(Saved entries)
══════════
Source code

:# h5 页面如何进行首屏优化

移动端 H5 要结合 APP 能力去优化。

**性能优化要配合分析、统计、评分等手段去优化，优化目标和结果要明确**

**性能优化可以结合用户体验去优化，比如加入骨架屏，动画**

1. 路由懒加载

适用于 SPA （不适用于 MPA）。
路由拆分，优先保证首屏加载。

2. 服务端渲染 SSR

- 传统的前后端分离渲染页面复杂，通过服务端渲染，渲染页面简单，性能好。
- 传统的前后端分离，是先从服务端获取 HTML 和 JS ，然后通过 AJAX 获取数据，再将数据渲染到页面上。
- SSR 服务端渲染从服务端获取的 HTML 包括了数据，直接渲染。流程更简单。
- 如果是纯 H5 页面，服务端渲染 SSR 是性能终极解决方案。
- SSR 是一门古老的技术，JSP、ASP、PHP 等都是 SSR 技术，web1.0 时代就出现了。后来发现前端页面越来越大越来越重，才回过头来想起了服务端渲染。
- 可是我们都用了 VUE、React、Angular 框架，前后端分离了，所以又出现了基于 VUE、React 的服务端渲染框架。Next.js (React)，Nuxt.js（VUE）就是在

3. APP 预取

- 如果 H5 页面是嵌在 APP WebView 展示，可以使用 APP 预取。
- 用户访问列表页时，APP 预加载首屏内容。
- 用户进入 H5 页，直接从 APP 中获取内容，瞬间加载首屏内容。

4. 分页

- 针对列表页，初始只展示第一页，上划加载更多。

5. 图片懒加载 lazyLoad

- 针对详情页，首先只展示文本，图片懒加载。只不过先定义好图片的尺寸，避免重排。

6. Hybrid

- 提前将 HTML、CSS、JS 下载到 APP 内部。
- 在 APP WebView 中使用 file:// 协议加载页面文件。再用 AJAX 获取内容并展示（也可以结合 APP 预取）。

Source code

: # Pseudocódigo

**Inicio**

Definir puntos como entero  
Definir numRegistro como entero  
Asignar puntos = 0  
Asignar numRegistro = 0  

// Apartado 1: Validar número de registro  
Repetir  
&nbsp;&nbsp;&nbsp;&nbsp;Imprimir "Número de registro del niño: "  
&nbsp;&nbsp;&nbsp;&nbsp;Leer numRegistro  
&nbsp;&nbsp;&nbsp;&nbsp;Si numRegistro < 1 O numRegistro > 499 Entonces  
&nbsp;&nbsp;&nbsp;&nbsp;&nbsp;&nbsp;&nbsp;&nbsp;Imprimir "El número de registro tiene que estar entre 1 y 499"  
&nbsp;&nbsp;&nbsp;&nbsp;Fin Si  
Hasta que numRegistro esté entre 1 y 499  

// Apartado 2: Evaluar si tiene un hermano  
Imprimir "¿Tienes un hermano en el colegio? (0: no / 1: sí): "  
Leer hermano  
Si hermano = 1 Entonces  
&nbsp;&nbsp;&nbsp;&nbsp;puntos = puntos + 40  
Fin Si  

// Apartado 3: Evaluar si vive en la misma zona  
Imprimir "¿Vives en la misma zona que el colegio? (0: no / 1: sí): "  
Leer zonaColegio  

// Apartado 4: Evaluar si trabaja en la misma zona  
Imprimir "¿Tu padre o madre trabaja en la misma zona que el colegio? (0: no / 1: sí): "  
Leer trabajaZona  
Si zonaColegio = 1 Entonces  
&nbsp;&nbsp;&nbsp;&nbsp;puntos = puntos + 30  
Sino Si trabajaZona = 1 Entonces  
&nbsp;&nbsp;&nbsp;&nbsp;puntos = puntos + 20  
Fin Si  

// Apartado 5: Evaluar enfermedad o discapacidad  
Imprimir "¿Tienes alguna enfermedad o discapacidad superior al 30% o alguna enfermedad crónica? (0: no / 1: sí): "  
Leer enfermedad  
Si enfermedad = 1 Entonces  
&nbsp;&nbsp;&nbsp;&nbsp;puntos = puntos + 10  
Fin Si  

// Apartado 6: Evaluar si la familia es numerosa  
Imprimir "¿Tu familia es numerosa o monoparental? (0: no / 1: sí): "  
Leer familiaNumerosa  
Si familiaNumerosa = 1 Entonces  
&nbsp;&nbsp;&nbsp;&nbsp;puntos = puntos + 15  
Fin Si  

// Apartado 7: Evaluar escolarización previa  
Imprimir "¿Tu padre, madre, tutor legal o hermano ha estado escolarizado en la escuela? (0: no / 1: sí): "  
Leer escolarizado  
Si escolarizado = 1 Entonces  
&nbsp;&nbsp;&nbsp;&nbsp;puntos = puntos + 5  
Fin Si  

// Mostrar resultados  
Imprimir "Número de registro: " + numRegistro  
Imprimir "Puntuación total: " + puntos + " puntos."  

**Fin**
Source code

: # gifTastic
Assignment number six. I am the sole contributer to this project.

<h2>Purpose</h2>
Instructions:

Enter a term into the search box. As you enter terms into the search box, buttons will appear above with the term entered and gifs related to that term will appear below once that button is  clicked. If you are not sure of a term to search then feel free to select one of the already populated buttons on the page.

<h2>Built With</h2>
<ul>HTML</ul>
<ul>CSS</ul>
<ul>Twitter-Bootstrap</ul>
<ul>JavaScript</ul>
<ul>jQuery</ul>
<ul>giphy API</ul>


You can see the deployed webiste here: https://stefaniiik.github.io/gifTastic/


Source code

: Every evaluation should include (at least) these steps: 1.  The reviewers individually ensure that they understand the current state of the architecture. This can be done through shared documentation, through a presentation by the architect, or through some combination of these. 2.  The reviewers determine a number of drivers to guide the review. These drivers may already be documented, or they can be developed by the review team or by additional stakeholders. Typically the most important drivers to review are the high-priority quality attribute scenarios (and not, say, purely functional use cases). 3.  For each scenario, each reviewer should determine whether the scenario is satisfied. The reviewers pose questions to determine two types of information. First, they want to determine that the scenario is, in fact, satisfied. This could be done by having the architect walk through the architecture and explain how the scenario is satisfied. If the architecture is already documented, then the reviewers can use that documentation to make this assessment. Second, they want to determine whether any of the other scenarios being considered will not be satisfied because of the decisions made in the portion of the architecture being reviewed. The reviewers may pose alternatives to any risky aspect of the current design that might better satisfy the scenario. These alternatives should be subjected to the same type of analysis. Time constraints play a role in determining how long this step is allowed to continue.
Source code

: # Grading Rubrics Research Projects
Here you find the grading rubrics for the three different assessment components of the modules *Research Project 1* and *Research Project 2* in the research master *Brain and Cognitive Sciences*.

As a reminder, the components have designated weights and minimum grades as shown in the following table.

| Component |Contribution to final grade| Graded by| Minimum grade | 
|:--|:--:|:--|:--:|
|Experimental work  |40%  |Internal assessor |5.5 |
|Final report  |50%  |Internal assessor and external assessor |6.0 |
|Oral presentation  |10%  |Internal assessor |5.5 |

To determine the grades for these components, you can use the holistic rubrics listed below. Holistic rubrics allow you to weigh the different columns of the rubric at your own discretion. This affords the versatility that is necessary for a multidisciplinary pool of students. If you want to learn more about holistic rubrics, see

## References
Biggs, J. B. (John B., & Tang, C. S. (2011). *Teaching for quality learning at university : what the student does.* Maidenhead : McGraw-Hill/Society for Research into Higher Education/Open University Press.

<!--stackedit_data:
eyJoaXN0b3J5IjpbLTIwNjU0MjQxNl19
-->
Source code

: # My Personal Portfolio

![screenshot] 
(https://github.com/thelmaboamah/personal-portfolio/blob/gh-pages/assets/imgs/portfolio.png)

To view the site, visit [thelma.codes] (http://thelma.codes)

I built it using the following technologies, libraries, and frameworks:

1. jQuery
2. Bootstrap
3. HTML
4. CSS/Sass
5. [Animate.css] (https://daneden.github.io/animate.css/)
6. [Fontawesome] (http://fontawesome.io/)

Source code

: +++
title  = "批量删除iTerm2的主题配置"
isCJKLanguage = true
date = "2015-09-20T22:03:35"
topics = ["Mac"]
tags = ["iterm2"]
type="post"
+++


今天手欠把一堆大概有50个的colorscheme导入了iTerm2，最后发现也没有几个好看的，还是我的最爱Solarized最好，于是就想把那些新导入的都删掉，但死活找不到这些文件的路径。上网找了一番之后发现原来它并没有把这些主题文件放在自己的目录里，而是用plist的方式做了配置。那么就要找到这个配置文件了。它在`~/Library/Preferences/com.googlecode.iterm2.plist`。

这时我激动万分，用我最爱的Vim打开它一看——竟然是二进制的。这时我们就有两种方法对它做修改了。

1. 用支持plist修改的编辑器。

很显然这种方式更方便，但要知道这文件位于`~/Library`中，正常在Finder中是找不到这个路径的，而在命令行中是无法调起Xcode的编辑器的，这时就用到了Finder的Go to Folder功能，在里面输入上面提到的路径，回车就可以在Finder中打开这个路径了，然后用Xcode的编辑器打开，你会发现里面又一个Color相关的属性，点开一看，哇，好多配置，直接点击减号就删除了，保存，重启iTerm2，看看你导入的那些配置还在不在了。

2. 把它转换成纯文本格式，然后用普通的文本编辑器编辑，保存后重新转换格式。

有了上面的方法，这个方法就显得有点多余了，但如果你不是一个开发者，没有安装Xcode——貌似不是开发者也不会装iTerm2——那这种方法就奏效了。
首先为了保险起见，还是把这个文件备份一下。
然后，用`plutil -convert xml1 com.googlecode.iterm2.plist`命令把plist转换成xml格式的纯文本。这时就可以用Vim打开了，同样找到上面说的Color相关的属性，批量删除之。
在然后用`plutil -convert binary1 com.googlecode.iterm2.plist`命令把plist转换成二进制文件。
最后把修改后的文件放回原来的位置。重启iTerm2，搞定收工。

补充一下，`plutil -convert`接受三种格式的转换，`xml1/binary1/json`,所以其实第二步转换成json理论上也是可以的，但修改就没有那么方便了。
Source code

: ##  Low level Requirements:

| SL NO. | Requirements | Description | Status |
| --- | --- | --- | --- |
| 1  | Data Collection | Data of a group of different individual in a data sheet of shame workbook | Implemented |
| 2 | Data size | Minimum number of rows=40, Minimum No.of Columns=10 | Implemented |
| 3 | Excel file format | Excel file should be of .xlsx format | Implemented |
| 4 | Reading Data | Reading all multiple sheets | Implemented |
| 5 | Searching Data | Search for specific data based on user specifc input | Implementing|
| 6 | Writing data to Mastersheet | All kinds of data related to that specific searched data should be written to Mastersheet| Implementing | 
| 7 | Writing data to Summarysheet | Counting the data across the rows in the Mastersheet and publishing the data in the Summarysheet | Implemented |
══════════
▶ **Problem statement**
Your task is to restate, word for word, the lines from the beginning of the records to the line with "- 提前将 HTML、CSS、JS 下载到 APP 内部。", inclusive.

▶ **Finished task**
Source code

:# h5 页面如何进行首屏优化

移动端 H5 要结合 APP 能力去优化。

**性能优化要配合分析、统计、评分等手段去优化，优化目标和结果要明确**

**性能优化可以结合用户体验去优化，比如加入骨架屏，动画**

1. 路由懒加载

适用于 SPA （不适用于 MPA）。
路由拆分，优先保证首屏加载。

2. 服务端渲染 SSR

- 传统的前后端分离渲染页面复杂，通过服务端渲染，渲染页面简单，性能好。
- 传统的前后端分离，是先从服务端获取 HTML 和 JS ，然后通过 AJAX 获取数据，再将数据渲染到页面上。
- SSR 服务端渲染从服务端获取的 HTML 包括了数据，直接渲染。流程更简单。
- 如果是纯 H5 页面，服务端渲染 SSR 是性能终极解决方案。
- SSR 是一门古老的技术，JSP、ASP、PHP 等都是 SSR 技术，web1.0 时代就出现了。后来发现前端页面越来越大越来越重，才回过头来想起了服务端渲染。
- 可是我们都用了 VUE、React、Angular 框架，前后端分离了，所以又出现了基于 VUE、React 的服务端渲染框架。Next.js (React)，Nuxt.js（VUE）就是在

3. APP 预取

- 如果 H5 页面是嵌在 APP WebView 展示，可以使用 APP 预取。
- 用户访问列表页时，APP 预加载首屏内容。
- 用户进入 H5 页，直接从 APP 中获取内容，瞬间加载首屏内容。

4. 分页

- 针对列表页，初始只展示第一页，上划加载更多。

5. 图片懒加载 lazyLoad

- 针对详情页，首先只展示文本，图片懒加载。只不过先定义好图片的尺寸，避免重排。

6. Hybrid

- 提前将 HTML、CSS、JS 下载到 APP 内部。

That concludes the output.